At the mention of his name, Willie Thomas came quickly from the barn and led the Appaloosa inside. I started to follow, but my daddy stopped me. “No. You stay here.” We both watched Willie Thomas as he checked over the Appaloosa; then my daddy turned again to me. “Get those clothes off,” he said.
I didn’t know what he meant. “Sir?”
“Robert here tells me you hit him. Said you hit Percy and Christian too.”
“They hit me.”
“I didn’t ask you if they hit you,” said my daddy. “All I’m interested in knowing about is whether or not you hit them.”
“I hit them,” I admitted frankly. “But they had it coming. Robert let Christian and Percy ride that Appaloosa, and they—”
My daddy cut me right off. “I don’t even want to hear it. Doesn’t matter about anything else, about what they did. You’ve got to learn, Paul, and you’ve got to learn now, you don’t ever hit a white man. Ever.”
I stared at my daddy with disbelief and said, “Since when is Robert a man?”
“As of now,” said my daddy with finality.
“Then I suppose that makes me a man too,” I declared defiantly.
“Not a white man,” said my daddy. “You best be remembering, Paul, you’re not white, much as you might look it.”
“Well, that’s not my fault, is it? That’s yours and my mama’s.”

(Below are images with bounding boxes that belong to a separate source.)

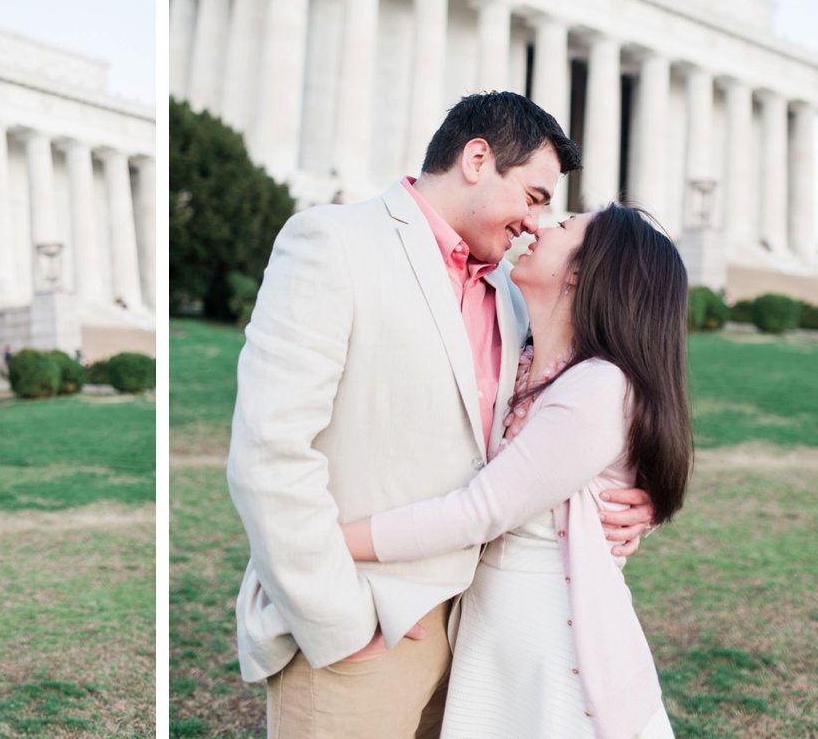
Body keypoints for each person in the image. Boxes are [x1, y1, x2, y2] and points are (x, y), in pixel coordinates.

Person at [227, 92, 657, 739]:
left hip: (476, 643)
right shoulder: (333, 242)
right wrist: (338, 620)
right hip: (361, 631)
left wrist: (624, 500)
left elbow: (543, 445)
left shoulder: (517, 300)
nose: (538, 223)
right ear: (477, 159)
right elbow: (270, 451)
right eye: (536, 197)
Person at [341, 204, 691, 737]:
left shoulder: (598, 386)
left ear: (581, 272)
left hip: (548, 641)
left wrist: (324, 541)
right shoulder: (522, 354)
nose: (537, 225)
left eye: (564, 225)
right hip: (493, 624)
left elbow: (479, 510)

“You leave your mama out of this.”
“You didn’t.”
There was quiet between us. There was quiet all around us. At the back of the barn I could see Mitchell’s daddy working on Appaloosa, and even that was quiet. Mitchell stood watching me. The Waverlys were watching me too.
“Paul,” my daddy finally said in a voice tight but quiet-sounding, as if he were holding hard on keeping whatever he was feeling inside, “you keep that smart mouth and you’re going to end up getting yourself killed. You don’t hit a white man and you don’t sass a white man. Now, strip down.”
“What for?”
“I’m going to teach you a hard lesson and I’m going to teach it to you right now. You get those clothes off, or I’ll cut right through them.” My daddy said that and unfurled the strap.
I gestured toward Robert. “What about him? Is he getting a whipping too?”
“I’m not worrying about Robert right now,” said my daddy. “I’m worrying about you. Now, strip down.”
I glanced over at the Waverlys standing there, waiting on my whipping. I looked at Robert too, standing there biting at his lip, the cause of it all, and I said to my daddy, “This isn’t fair.”
“Who said it was about fair?” My daddy’s eyes settled on mine, and I took off the clothes. I stripped bare as they all watched. I stripped bare and felt as I had never felt before, not just naked, but worn and like an old shoe, soleless. My daddy raised his strap, and the strap cut into me good, but I didn’t cry out and I let no tears fall. He let the strap fall again and again across my back, and I just stood there in my nakedness gazing out across the land I had once thought was mine, feeling my humiliation and thinking on the family I had once thought was mine. When my daddy finished whipping on me, I slowly picked up my clothing, set my gaze on Robert one final time, then ran off naked into the woods.
I don’t know how long I sat alone in those woods. I had dressed, then settled on the creek bank forgetful of time. Darkness was coming on, but I didn’t care. I didn’t care that my mama was waiting on me and that Cassie and Howard were most likely at the house by now. I didn’t care that George and Hammond were probably home too. I didn’t care that it was Christmas Eve. After all, it didn’t seem like Christmas now. All I had was the darkness. At least it hid my face.